Other scientific evidence suggests that CBD could have a protective role against atherosclerosis in diabetics. Atherosclerosis occurs when blood vessels thicken and harden, sometimes-restricting blood flow to organs and tissues. Healthy arteries are flexible and elastic, but over time, the walls of the arteries can harden, a condition commonly called arterial hardening. In an environment in which blood glucose is elevated, dysfunction in the endothelium is promoted.

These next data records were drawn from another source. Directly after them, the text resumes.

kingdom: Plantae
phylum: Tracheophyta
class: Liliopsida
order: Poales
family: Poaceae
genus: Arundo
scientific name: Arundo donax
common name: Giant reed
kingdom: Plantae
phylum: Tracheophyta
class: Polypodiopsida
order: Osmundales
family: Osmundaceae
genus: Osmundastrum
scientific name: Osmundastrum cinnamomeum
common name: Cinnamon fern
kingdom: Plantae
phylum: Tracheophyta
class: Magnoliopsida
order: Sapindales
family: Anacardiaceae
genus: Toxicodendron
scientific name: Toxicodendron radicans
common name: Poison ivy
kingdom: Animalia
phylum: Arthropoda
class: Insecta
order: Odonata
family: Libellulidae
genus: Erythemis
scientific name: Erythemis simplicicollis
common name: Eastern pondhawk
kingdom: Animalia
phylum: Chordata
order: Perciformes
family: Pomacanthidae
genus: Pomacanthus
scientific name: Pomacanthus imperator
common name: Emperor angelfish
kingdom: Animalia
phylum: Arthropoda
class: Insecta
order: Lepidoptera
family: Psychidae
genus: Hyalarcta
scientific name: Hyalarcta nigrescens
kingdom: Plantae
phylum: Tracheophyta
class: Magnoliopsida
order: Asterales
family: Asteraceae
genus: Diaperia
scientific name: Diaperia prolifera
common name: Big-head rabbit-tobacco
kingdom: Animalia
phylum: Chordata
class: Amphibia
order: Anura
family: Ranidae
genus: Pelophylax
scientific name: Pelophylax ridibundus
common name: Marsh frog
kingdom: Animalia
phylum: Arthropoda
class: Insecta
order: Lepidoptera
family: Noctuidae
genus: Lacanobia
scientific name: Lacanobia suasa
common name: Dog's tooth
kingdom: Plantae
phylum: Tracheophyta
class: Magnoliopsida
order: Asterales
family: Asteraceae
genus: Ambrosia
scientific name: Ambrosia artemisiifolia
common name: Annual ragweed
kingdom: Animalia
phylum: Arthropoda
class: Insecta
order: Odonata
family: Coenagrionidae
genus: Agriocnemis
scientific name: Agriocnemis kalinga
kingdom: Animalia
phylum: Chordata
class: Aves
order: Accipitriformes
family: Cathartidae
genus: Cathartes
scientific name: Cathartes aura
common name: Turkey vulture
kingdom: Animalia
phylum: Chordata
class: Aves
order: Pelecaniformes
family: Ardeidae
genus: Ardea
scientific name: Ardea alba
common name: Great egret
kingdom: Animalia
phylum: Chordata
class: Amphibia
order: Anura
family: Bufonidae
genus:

The endothelium can be defined as a monolayer that separates tissues from blood. The main function of the endothelium is to regulate blood flow and perfusion through changes in vascular diameter and tone. Endothelial dysfunction comprises a loss of balance between vasodilator and vasoconstrictor factors derived from the endothelium, where the vasoconstrictor state becomes dominant, leading to progressive pathophysiological changes. All of these changes could lead to the formation of atherosclerosis, especially in diabetics. CBD has been shown to improve endothelial dysfunction in diabetes by reducing certain adhesion molecules (ICAM-1 and VCAM-1), alteration of the skin barrier and mitochondrial superoxide (5, 6 and 7).